The operation of cutting out the entrails, preparatory to packing on the sledge, was now commenced by Meetuck, whose practised hand applied the knife with the skill, though not with the delicacy, of a surgeon.
“She has been a hungry bear, it seems,” remarked Fred, as he watched the progress of the work, “if we may judge from the emptiness of her stomach.”
“Och, but she’s had a choice morsel, if it was a small wan!” exclaimed O’Riley in surprise, as he picked up a plug of tobacco. On further examination being made, it was found that this bear had dined on raisins, tobacco, pork, and adhesive plaster! Such an extraordinary mixture of articles, of course, led the party to conclude that either she had helped herself to the stores of the Dolphin placed on Store Island, or that she had fallen in with those of some other vessel. This subject afforded food for thought and conversation during the next hour or two, as they drove towards the ship along the ice-belt of the shore.
The ice-belt referred to is a zone of ice which extends along the shore from the unknown regions of the north. To the south it breaks up in summer and disappears altogether, but, in the latitude which our travellers had now reached, it was a permanent feature of the scenery all the year round, following the curvatures and indentations of bays and rivers, and increasing in winter or diminishing in summer, but never melting entirely away. The surface of this ice-belt was covered with immense masses of rock many tons in weight, which had fallen from the cliffs above. Pointing to one of these, as they drove along, West remarked to Fred:
“There is a mystery explained, sir; I have often wondered how huge solitary stones, that no machinery of man’s making could lift, have come to be placed on sandy shores where there were no other rocks of any kind within many miles of them. The ice must have done it, I see.”
“True, West, the ice, if it could speak, would explain many things that now seem to us mysterious, and yonder goes a big rock on a journey that may perhaps terminate at a thousand miles to the south of this.”
The rock referred to was a large mass that became detached from the cliffs and fell, as he spoke, with a tremendous crash upon the ice-belt, along which it rolled for fifty yards. There it would lie all winter, and in spring the mass of ice to which it was attached would probably break off and float away with it to the south, gradually melting until it allowed the rock to sink to the bottom of the sea, or depositing it, perchance, on some distant shore, where such rocks are not wont to lie—there to remain an object of speculation and wonderment to the unlearned of all future ages.
Some of the bergs close to which they passed on the journey were very fantastically formed, and many of them were more than a mile long, with clear, blue, glassy surfaces, indicating that they had been but recently thrown off from the great glacier of the north. Between two of these they drove for some time before they found that they were going into a sort of blind alley.

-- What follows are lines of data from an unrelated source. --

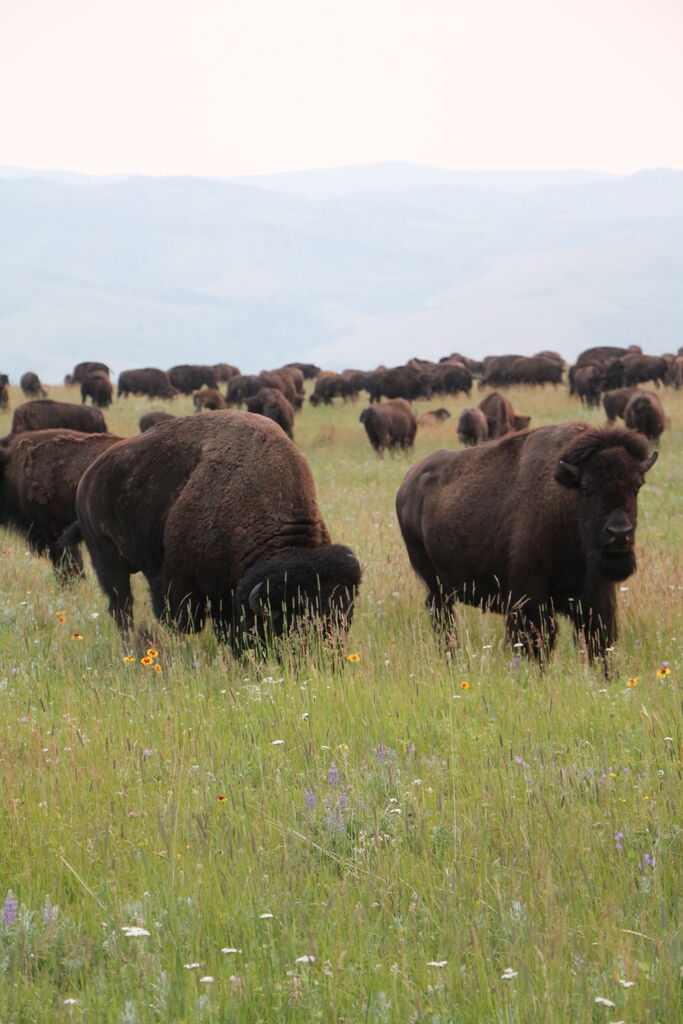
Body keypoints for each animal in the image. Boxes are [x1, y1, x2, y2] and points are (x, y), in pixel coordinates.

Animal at [70, 409, 362, 643]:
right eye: (288, 620)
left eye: (345, 616)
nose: (329, 654)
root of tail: (89, 477)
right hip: (107, 559)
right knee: (121, 606)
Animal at [397, 421, 659, 663]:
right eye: (586, 487)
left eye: (637, 485)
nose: (619, 533)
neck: (565, 503)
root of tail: (408, 483)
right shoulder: (529, 600)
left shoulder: (595, 599)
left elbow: (599, 645)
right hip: (435, 586)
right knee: (442, 619)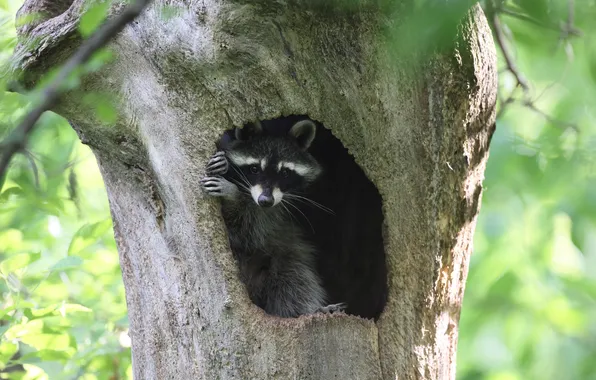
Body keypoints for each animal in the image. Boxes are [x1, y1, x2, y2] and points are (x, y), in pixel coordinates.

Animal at [199, 121, 342, 318]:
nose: (265, 200)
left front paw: (232, 194)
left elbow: (249, 232)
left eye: (285, 173)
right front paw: (227, 176)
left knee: (293, 279)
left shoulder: (275, 213)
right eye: (254, 169)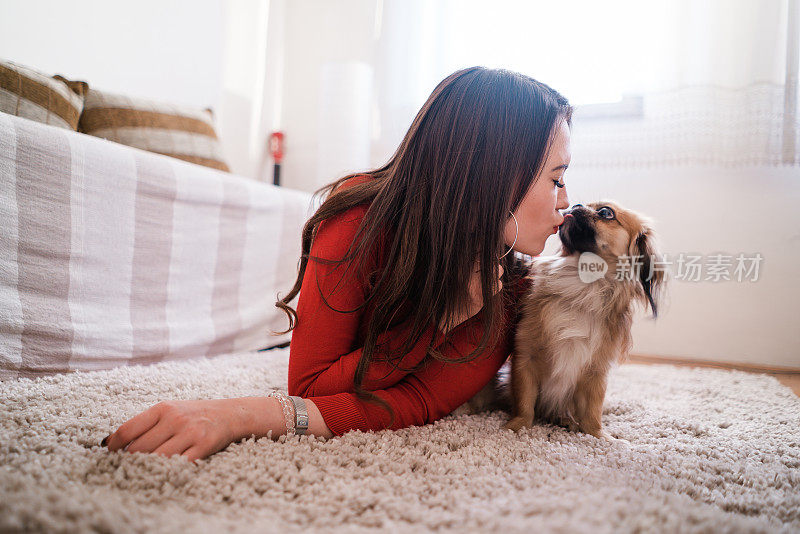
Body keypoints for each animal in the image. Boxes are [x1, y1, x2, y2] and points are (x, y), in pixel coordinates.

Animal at [456, 201, 668, 444]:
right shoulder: (526, 358)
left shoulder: (596, 371)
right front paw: (516, 427)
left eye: (606, 213)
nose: (575, 204)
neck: (583, 286)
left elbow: (593, 411)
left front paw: (599, 436)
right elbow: (525, 402)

“Sure the road’s gittin’ narrower,” observed O’Riley, as he glanced up at the blue walls, which rose perpendicularly to a height of sixty feet on either hand. “Have a care, Meetuck, or ye’ll jam us up, ye will.”
“’Tis a pity we left the ice-belt,” remarked Fred, “for this rough work among the bergs is bad for man and dog. How say you, Meetuck, shall we take to it again when we get through this place?”